Today is the anniversary of the beginning of a beloved webcomic’s magnum opus. It's hard to explain "xkcd 1190: Time", as it is a webcomic that 2014 Hugo award for Best Graphic Story, but a number of the comic frames are slow frame by frames that make the comic best viewed as a short film, where it has a 40 minute runtime, and it can all fit in a gif that's also 40 minutes. The comics author Randall Monroe has stated in interviews he wanted to blur the lines of animation and comics and he definitely succeeded.
Time, while maintaining xkcd's signature black and white stick figure style, tells the story of two friends whose day at the beach is interrupted by surprise flooding, and they quickly find themselves on an odyssey to save themselves and their home. This is all made even more fascinating because the comic is set in a low tech 13,000 AD where the Mediterranean Sea Basin is refilling, and people only know this from very scientific hints in the story itself. The end result is a one of a kind epic story people are still picking apart to this day.
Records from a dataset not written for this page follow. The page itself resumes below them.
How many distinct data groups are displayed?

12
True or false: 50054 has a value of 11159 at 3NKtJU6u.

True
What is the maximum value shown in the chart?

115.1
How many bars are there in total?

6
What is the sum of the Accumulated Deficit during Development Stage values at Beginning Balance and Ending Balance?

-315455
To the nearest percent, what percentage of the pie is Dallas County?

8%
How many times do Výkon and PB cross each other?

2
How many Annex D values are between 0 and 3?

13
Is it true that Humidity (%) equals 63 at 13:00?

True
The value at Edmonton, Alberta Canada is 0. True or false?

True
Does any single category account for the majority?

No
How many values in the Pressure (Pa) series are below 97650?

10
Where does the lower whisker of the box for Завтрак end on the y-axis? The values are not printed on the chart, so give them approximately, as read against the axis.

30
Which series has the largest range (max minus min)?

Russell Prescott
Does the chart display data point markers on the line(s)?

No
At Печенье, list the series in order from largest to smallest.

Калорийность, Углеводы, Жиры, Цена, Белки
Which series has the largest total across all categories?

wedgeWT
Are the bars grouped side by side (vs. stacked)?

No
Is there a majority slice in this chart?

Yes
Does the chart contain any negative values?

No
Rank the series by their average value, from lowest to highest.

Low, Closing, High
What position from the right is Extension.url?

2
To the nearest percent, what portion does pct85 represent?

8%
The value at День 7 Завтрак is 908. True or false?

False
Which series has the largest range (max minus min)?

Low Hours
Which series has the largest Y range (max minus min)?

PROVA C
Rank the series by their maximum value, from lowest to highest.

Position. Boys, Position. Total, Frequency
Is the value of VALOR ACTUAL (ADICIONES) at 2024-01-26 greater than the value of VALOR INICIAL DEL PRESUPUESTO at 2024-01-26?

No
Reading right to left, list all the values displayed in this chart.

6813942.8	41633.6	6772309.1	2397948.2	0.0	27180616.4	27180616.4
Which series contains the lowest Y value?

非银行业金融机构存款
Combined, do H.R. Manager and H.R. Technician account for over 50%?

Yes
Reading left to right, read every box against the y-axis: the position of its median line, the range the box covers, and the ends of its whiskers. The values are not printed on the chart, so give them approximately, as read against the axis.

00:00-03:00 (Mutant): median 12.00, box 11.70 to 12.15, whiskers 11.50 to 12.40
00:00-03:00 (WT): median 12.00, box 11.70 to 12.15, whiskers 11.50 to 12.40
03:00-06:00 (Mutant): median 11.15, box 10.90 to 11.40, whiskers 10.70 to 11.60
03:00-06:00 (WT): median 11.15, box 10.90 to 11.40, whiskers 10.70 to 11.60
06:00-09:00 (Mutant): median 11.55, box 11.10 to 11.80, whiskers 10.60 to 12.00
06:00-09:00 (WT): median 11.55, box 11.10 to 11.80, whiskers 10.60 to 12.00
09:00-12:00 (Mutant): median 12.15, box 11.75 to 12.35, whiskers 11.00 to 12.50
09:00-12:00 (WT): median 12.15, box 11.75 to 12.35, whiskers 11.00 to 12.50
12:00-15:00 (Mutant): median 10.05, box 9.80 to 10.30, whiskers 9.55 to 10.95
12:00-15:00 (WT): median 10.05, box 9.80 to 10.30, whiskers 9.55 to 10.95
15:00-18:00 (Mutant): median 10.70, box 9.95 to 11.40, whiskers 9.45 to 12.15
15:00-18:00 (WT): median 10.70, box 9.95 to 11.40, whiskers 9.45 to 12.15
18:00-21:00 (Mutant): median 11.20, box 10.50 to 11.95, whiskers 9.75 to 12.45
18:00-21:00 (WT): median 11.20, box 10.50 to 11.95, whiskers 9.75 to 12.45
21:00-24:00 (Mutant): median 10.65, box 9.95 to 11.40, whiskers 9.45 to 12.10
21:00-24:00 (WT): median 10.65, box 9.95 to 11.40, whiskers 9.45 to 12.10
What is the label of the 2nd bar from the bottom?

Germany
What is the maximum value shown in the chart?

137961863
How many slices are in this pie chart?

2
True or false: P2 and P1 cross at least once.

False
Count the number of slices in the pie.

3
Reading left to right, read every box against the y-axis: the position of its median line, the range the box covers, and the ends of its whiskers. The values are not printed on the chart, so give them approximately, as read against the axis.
Something worth noting: when Tom sent me this entry for proofreading, I immediately spent the next couple hours reading the comic/story/genre-buster. I'm a different person now. The internet's way of forging new methods of storytelling is beautiful.
There's something spectacular that a legitimate masterpiece exists in this world based around stick figures playing in the sand. It's humbling that with all the energy and resources put into creating media, many of them are dwarfed in quality by the story of stick people going on an adventure.